What I could see so far is that
sTest is a string of type wchar if clipboard is of format CF_UNICODETEXT. And the format is just CF_TEXT and therefore CF_LOCALE is according to current input language (most likely, not really tested) on copying something to clipboard by assigning a string value to
UltraEdit.clipboardContent.
JackTing wrote:An interesting trick on ANSI/ASCII file and 'New' file is:
If this is the only contents, save and reopen it, UltraEdit will treat it as UTF-8 no BOM, and show them correctly.
This is right. The initial ASCII/ANSI file into which UTF-8 encoded characters are written is interpreted as UTF-8 encoded file on next opening. But that works only if the ASCII/ANSI file did not contain already characters with a code value greater 127, i.e. non ASCII characters as otherwise the text file would contain characters of mixed encoding after writing or pasting the UTF-8 encoded characters .

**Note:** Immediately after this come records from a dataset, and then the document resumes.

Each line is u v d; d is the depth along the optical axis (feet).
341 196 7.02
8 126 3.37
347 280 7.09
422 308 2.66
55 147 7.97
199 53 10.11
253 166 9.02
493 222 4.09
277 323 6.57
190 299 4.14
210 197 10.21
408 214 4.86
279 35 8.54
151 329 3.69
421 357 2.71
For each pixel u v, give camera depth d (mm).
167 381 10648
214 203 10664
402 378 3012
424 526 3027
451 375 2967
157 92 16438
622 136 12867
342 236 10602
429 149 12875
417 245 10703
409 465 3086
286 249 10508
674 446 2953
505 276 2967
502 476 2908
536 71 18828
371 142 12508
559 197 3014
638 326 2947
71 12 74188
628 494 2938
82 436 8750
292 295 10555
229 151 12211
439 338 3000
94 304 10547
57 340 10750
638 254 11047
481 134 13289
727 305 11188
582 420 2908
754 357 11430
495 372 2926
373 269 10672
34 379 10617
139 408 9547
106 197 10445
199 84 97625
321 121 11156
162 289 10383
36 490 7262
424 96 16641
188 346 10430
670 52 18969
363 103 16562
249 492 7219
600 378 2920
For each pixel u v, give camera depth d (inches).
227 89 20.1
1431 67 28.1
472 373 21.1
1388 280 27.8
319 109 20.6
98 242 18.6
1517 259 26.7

What could be helpful for all users of UltraEdit writing scripts for languages using mainly Unicode files and therefore Unicode characters would be:
- For command write:
An optional number parameter specifying the encoding of the string argument like 65001 for UTF-8.
UltraEdit could correctly convert the string to the encoding of the file with this additional information. And this additional parameter would make it possible to define Unicode characters in JavaScript strings in the script file saved as UTF-8 encoded file without BOM as the script author would just need to add on usuage of UltraEdit.activeDocument.write() and UltraEdit.outputWindow.write() the value 65001 as second parameter additionally to the string.
- For better clipboardContent support:
A special function like UltraEdit.copyToClipboard(sString,nEncoding) which copies the string encoded according to the encoding parameter to active clipboard using format CF_UNICODETEXT when nEncoding has the value 1200 (UTF-16 LE), or 1201 (UTF-16 BE), or 65000 (UTF-7), or 65001 (UTF-8) and of course the appropriate conversion to Unicode as requested by the Unicode clipboard format, and otherwise CF_TEXT with CF_LOCALE according to nEncoding.
A special function like UltraEdit.getFromClipboard(nEncoding) which returns a string from active clipboard (format/locale can be determined by UE automatically) with a conversion according to the specified encoding so that the JavaScript string contains for example the UTF-8 byte stream of the Unicode clipboard content with nEncoding having value 65001.
I think, those 4 enhancements would be already a big help on writing scripts which must work with Unicode characters. Of course there are some other commands like
UltraEdit.activeDocument.columnInsert which have also a string as function argument and therefore would need a similar extension by an optional encoding parameter to be able to use UTF-8 encoded strings.